Throughout all phases, each bacterium moves forward in small, slightly randomized steps with a gentle inward nudge near the boundary to prevent clustering at the edges. This motion naturally redistributes AMP secretion in space. When no pathogen is present, the population periodically reshuffles which bacteria are active based on a Bernoulli draw, defined by reshuffle-period and next-reshuffle-tick. As a result, background secretion remains heterogeneous and dynamic, simulating the stochastic behavior expected in real microbial populations.

Kill-switch

Our model also includes a toxin field to support the following kill-switch scenario. A toxin dose is injected on a uniform level into all patches when activated and the lethal dose fixes the threshold above which any turtle on a patch dies immediately.

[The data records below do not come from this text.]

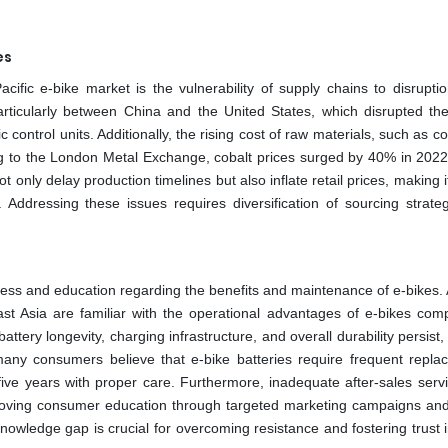
es
ific e-bike market is the vulnerability of supply chains to disruptio
articularly between China and the United States, which disrupted the
c control units. Additionally, the rising cost of raw materials, such as c
g to the London Metal Exchange, cobalt prices surged by 40% in 2022,
only delay production timelines but also inflate retail prices, making it 
ddressing these issues requires diversification of sourcing strate
ness and education regarding the benefits and maintenance of e-bikes. 
st Asia are familiar with the operational advantages of e-bikes com
ttery longevity, charging infrastructure, and overall durability persist,
many consumers believe that e-bike batteries require frequent repla
ive years with proper care. Furthermore, inadequate after-sales serv
Improving consumer education through targeted marketing campaigns an
nowledge gap is crucial for overcoming resistance and fostering trust i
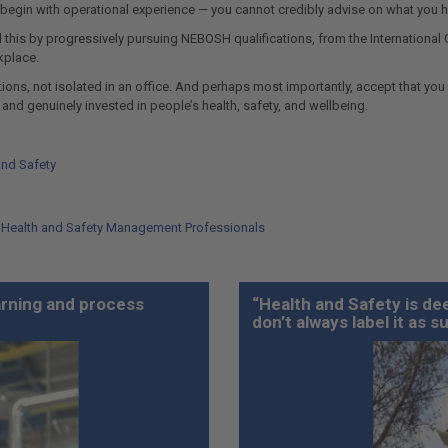
 begin with operational experience — you cannot credibly advise on what you h
 this by progressively pursuing NEBOSH qualifications, from the International Ge
kplace.
ons, not isolated in an office. And perhaps most importantly, accept that you w
 and genuinely invested in people’s health, safety, and wellbeing.
and Safety
l Health and Safety Management Professionals
earning and process
“Health and Safety is dee
don’t always label it as s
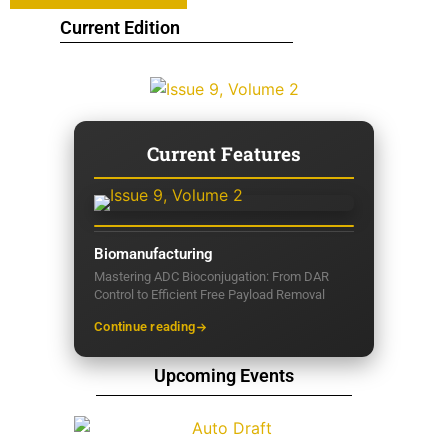
Current Edition
Current Features
Biomanufacturing
Mastering ADC Bioconjugation: From DAR
Control to Efficient Free Payload Removal
Continue reading
Upcoming Events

More information on the kill switch can be found on the safety and security page.

Outcomes

The following parameters define the outcomes and visualization of our model. The effective concentration C_eff is the antimicrobial level at which a patch is considered effective. The target-protected-area sets how many patches must be above C_eff to declare operational protection, and time-to-protection records the first tick when that target is reached. The amp-max and amp-max-attack scalars normalize the colour mapping of AMP in pathogen-free and pathogen-present phases so that halos remain informative over different ranges. Finally, plotting variables such as amp-secreted-per-tick and the means of m and y provide a link between molecular-level dynamics and population-level outcomes.

Experimental validation

In this project, no laboratory testing of the proposed system was performed. The next crucial step is experimental validation, as bench-scale and in vivo testing are essential to confirm the model’s predictions and verify that the system is safe, specific, and effective under real-world conditions. Demonstrating functionality in a controlled laboratory environment will lay the groundwork for translating our design into a reliable and practical biocontrol solution.